To do =>
(a) The glute training article says that activating the glutes before exercise "switches on" the glutes. List the effects it names for this step.
(b) Write the next part of the glute training article, picking up after its final sentence about pre-activation.

Text excerpt =>
----------------------------------------

How to Get a Bigger, Stronger Glutes with Strength Training
Jun 11, 2021
Everyone wants a round, peachy and strong booty. What started off as a physique trend for women has now become a key fitness goal for many people who train in the gym. Strong glutes indicate a well-developed physique, and correlate with strength gains in pretty much all the compound lifts.
But the glutes can be notoriously hard to develop for some individuals. That’s why it’s essential to understand how to train the glutes correctly, according to science. Here at Dutch & Co. we are huge fans of booty building, so we have laid out everything we know in this article to help you build the butt of your dreams. Let’s get started!
My glutes aren’t growing, help!
One in four Americans sit down for more than eight hours per day according to this study. How, you may ask, is this related to the glutes? Well, when you sit down all day, your body changes.
Sitting all day causes your gluteal muscles (aka your glutes!) to switch off and tighten up which has a knock on effect for our quads, hip abductors and quads. When your lower body is tight, your back and knees are under more pressure because the glutes are responsible for stabilizing your entire body.
When we say your glutes ‘switch off’, this means they don’t activate as you’d expect in everyday functional movements. For example, bending down to pick something off the floor - you’d expect your glutes to be involved. But in reality, for most people with sedentary daily lives, their back ends up doing most of the work - leading to back pain and a lack of mobility.
This is because when the glutes are weak and underdeveloped, they do not activate properly during training. Our brain sends a signal to the muscles close by to compensate. This is why many people become quad or hamstring-dominant, get low back pain, or experience muscle spasms and nerve pain as a response to training.
How you build strong glutes according to science
This is a two-part answer, so let’s start with the first phase of booty building: pre-activation.
A study found that properly activating the glutes prior to exercise reduces injury risk. This is because it ‘switches on’ the glutes - getting the blood pumping, warming them up, and preparing them to carry heavier loads.

----------------------------------------

Data entries =>

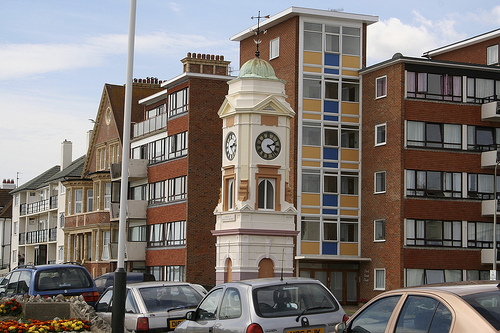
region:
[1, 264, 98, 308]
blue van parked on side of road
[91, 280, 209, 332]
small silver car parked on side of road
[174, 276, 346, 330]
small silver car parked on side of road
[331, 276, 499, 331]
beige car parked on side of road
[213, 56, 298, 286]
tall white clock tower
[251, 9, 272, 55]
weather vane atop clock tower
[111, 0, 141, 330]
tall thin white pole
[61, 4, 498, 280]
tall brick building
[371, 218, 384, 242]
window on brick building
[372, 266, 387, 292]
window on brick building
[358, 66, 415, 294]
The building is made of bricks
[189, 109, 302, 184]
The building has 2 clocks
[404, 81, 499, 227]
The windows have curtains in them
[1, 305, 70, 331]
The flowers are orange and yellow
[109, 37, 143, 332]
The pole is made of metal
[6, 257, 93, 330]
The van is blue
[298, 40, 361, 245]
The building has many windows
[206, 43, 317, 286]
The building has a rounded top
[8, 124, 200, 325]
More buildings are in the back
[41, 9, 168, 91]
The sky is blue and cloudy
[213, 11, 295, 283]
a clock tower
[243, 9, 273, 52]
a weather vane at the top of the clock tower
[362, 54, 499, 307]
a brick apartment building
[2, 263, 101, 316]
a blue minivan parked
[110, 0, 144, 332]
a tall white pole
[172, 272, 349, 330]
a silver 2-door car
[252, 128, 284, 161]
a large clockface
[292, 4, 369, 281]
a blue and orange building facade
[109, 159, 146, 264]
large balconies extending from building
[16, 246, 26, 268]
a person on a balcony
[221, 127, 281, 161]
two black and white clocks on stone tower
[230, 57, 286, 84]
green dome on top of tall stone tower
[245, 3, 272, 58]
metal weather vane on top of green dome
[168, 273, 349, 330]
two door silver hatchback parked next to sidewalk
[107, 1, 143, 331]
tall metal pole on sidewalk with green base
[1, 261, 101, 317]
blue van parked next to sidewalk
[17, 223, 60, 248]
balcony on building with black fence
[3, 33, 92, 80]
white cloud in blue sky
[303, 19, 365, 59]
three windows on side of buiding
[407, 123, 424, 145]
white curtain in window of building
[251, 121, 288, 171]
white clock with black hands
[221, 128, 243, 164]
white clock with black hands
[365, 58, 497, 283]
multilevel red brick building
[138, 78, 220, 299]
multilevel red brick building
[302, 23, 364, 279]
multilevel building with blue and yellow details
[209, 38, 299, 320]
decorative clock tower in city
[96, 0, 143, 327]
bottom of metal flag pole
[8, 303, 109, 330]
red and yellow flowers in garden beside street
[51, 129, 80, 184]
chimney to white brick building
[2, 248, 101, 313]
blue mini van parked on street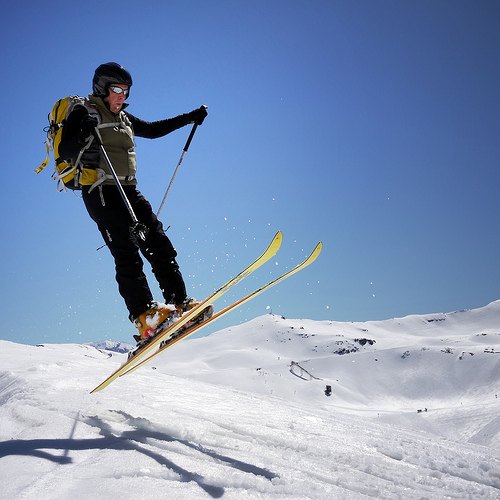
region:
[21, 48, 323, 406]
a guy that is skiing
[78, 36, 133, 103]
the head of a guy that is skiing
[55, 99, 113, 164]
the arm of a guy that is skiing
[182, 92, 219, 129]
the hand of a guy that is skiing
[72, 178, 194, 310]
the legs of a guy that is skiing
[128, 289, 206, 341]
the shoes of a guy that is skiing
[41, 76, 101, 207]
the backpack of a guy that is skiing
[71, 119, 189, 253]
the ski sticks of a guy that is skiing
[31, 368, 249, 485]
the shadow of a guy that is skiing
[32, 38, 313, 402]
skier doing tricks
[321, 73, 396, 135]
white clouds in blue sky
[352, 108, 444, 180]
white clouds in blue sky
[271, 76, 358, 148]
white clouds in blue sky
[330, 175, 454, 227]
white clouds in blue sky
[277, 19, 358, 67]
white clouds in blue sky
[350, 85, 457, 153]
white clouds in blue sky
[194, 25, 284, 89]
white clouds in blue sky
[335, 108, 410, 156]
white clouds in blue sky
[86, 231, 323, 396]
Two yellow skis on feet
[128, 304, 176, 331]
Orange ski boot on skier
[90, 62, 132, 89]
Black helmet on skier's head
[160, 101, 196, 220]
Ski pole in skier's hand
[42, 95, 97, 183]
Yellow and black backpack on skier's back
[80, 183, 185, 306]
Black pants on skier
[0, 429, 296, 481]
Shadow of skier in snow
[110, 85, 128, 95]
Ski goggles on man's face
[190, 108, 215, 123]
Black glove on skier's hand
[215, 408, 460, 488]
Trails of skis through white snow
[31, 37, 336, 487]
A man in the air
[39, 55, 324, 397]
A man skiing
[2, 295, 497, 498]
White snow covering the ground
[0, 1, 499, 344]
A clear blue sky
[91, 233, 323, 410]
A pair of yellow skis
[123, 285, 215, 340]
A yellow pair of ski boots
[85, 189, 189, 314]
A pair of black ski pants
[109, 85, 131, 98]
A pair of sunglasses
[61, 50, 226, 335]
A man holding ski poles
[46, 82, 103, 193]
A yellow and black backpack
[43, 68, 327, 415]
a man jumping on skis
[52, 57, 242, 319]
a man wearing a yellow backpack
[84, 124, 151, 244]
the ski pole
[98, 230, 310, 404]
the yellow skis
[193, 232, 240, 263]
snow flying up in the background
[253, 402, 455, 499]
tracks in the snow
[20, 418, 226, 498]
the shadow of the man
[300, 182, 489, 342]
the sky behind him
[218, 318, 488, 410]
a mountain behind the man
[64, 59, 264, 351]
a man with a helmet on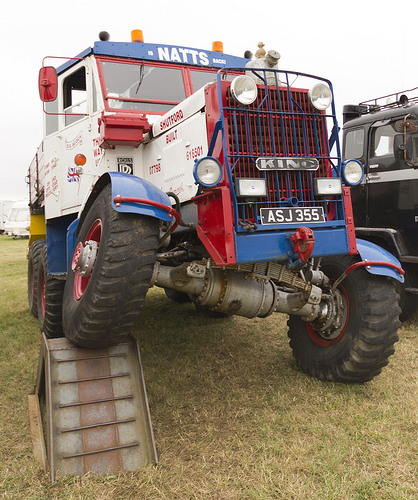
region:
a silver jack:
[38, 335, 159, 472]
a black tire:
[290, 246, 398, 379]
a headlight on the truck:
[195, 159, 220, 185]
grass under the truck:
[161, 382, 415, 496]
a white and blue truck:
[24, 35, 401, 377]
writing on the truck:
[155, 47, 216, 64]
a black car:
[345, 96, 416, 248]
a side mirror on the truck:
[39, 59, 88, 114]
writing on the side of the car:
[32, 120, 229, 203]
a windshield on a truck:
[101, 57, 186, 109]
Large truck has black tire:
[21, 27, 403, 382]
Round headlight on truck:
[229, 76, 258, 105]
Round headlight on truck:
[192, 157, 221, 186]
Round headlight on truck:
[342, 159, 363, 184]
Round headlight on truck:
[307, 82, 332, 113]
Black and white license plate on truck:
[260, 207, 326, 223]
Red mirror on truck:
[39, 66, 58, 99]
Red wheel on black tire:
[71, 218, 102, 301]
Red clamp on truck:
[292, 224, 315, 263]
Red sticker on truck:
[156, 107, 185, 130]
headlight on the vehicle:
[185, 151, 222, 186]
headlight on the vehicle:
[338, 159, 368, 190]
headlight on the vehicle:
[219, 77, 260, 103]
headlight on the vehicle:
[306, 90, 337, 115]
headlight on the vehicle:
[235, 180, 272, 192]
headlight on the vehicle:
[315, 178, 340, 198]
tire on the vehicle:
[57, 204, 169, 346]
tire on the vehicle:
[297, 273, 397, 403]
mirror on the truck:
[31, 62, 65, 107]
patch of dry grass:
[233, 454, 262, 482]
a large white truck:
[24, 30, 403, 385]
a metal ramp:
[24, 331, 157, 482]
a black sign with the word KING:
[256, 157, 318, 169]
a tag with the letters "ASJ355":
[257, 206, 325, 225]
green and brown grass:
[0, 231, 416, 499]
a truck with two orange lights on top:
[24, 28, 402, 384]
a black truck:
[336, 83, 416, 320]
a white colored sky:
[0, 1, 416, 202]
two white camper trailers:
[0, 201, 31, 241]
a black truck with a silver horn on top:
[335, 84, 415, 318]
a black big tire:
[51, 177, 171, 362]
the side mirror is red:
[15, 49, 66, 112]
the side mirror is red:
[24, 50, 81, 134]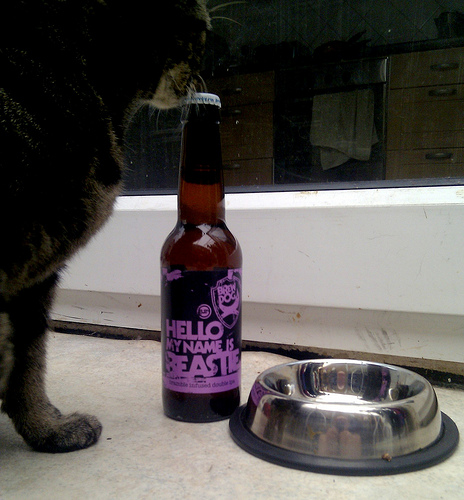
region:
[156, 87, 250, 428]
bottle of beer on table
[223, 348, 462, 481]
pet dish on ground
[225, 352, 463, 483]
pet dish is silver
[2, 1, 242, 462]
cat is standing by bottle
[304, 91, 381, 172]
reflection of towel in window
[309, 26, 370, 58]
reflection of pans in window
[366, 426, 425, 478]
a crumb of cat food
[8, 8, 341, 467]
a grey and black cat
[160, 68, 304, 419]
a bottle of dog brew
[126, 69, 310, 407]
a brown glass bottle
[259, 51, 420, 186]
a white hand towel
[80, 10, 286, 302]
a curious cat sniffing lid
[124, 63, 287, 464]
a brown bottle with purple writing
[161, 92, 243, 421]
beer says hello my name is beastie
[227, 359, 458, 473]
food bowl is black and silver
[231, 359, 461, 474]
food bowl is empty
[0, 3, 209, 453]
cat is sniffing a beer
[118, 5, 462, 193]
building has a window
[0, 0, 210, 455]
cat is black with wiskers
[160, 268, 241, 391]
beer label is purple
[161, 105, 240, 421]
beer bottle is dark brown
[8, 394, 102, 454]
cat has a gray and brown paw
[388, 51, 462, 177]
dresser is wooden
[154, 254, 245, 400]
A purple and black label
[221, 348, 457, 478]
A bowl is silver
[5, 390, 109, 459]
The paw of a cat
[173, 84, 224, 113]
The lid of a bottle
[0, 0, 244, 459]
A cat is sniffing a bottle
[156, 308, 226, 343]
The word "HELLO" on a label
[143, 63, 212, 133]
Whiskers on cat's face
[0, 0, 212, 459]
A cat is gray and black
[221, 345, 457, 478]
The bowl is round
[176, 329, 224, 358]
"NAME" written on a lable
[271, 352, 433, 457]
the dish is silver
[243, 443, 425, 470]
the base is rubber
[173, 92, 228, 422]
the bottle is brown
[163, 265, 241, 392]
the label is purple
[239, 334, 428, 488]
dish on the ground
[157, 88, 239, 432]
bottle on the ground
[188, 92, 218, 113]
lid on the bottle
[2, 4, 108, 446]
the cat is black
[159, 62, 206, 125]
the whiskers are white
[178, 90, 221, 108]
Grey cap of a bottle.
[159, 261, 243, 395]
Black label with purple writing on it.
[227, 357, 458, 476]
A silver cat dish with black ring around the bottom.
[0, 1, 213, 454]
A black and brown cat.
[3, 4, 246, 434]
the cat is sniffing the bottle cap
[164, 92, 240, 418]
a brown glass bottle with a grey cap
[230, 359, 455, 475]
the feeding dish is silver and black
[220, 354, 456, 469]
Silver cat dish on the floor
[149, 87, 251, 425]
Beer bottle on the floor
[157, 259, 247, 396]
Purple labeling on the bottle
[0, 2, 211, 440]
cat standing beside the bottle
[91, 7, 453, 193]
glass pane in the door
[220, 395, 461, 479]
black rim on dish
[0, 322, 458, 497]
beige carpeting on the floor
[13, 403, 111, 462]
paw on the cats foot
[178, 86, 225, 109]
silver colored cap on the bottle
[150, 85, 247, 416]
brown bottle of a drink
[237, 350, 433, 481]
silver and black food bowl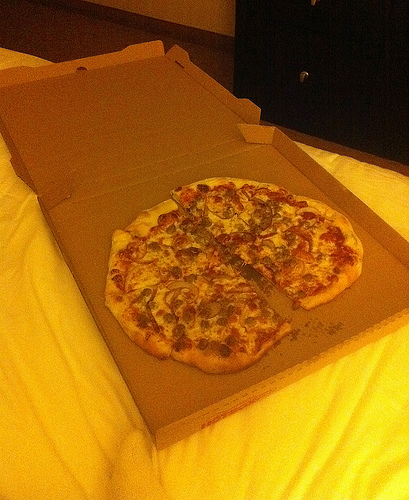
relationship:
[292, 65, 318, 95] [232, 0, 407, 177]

----------------------------------------

Answers given =>
(a)
- Getting the blood pumping
- Warming the glutes up
- Preparing the glutes to carry heavier loads

(b)
One of the best ways to activate your glutes is to perform body weight, light weight, or resistance band exercises. You will perform around 20 reps for each exercise, warming up the movement patterns that you will then perform with weights.
These kinds of pre-activation exercises have also been shown in research to enhance the mind-muscle connection, a key predictor of muscle growth.
- Strength training
Now to get to the meat of the article: strength training. As much as it would be nice to believe that those Instagram girls got glutes by doing donkey kicks - it’s not the reality. It takes consistent weight training, progressive overload and structured periodization to build muscle, especially in the glutes.
These compound lifts should be the foundation of your booty building routine:
- Barbell hip thrust
What are compound lifts?
Compound lifts are multi-joint exercises that recruit a large amount of muscle fibers and require high muscular contraction to perform. Because of this, these exercises are highly taxing and cause muscle damage due to the loading stress. In short: they build muscle, fast.
A common complaint of compound exercises for booty training is only feeling the burn in your quads or hamstrings. This is known as being quad or hamstring-dominant. If this is you, it’s important that you adjust the exercises to focus the loading on your glutes.
For example with squats, here are some adjustments you can make:
- Try a sumo squat - Place your feet wider than hip-width distance apart to activate your gluteus medius (abductors)
- Go lower - Getting more depth in your squat (at or below 90 degrees) will target more of the glutes
- Try squatting with a Rocko Barbell – Dutch & Co. have designed a barbell that is used to practice this technique, which has been shown in studies to increase muscle fiber activation in the glutes, leading to better gains.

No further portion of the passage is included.